++++ DATA RECORDS ++++

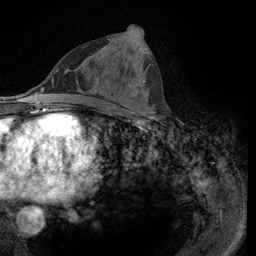
Breast MRI (dynamic contrast-enhanced), one axial slice; slice 53 of 134 in the series (ordered by position); cropped to one breast; dynamic contrast-enhanced series, time point 2 of 6 at this slice position (early post-contrast); 3 T; TE 2.8 ms, TR 7.8 ms; 256 × 256 image matrix. Female patient.
Outlined on this slice (semi-automatic segmentation, software-assisted and operator-edited):
- enhancing-tissue mask used for the functional tumour volume (all voxels passing the contrast-enhancement thresholds inside the analysis volume; usually the tumour): bounding box [x1, y1, x2, y2] px = [108, 38, 151, 115]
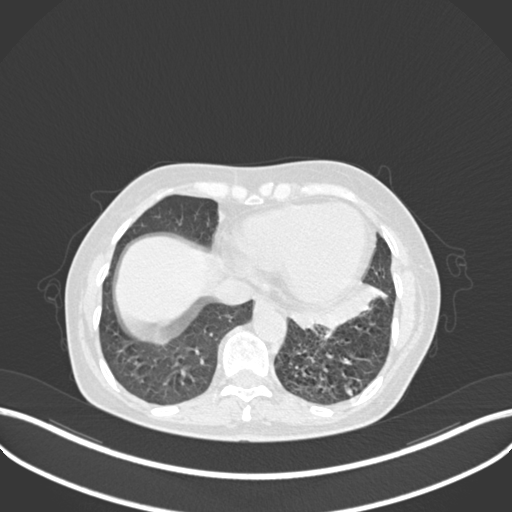
Chest CT, one axial slice; slice 72 of 270 in the series (ordered by position); lung window (W 1500 / L -600 HU); 512 × 512 image matrix. Patient: female, 63 years. Case-level facts recorded for this patient, not image findings: clinical TNM (as recorded): T1b N0 M0.
Outlined on this slice (rectangle marked by the reading radiologist):
- lung tumour (recorded histology: adenocarcinoma): box from (x=282, y=283) to (x=390, y=341) px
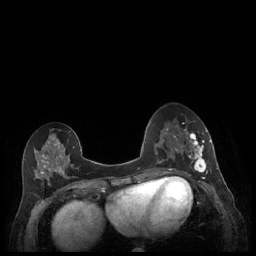
Breast MRI (dynamic contrast-enhanced), one axial slice. Slice 88 of 248 in the series (ordered by position). Dynamic contrast-enhanced series, time point 2 of 7 at this slice position (early post-contrast). 1.5 T. TE 1.9 ms, TR 4.1 ms. 0.9 mm slice thickness. 256 × 256 image matrix, field of view 320 × 320 mm. Female patient.
Outlined on this slice (semi-automatic segmentation, software-assisted and operator-edited):
- enhancing-tissue mask used for the functional tumour volume (all voxels passing the contrast-enhancement thresholds inside the analysis volume; usually the tumour): bounding box <179,129,212,173> (left, top, right, bottom; pixels)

++++

PROMPT = Reprint all the data above verbatim, excluding pictures.

REPLY =
Breast MRI (dynamic contrast-enhanced), one axial slice; slice 53 of 134 in the series (ordered by position); cropped to one breast; dynamic contrast-enhanced series, time point 2 of 6 at this slice position (early post-contrast); 3 T; TE 2.8 ms, TR 7.8 ms; 256 × 256 image matrix. Female patient.
Outlined on this slice (semi-automatic segmentation, software-assisted and operator-edited):
- enhancing-tissue mask used for the functional tumour volume (all voxels passing the contrast-enhancement thresholds inside the analysis volume; usually the tumour): bounding box [x1, y1, x2, y2] px = [108, 38, 151, 115]
Chest CT, one axial slice; slice 72 of 270 in the series (ordered by position); lung window (W 1500 / L -600 HU); 512 × 512 image matrix. Patient: female, 63 years. Case-level facts recorded for this patient, not image findings: clinical TNM (as recorded): T1b N0 M0.
Outlined on this slice (rectangle marked by the reading radiologist):
- lung tumour (recorded histology: adenocarcinoma): box from (x=282, y=283) to (x=390, y=341) px
Breast MRI (dynamic contrast-enhanced), one axial slice. Slice 88 of 248 in the series (ordered by position). Dynamic contrast-enhanced series, time point 2 of 7 at this slice position (early post-contrast). 1.5 T. TE 1.9 ms, TR 4.1 ms. 0.9 mm slice thickness. 256 × 256 image matrix, field of view 320 × 320 mm. Female patient.
Outlined on this slice (semi-automatic segmentation, software-assisted and operator-edited):
- enhancing-tissue mask used for the functional tumour volume (all voxels passing the contrast-enhancement thresholds inside the analysis volume; usually the tumour): bounding box <179,129,212,173> (left, top, right, bottom; pixels)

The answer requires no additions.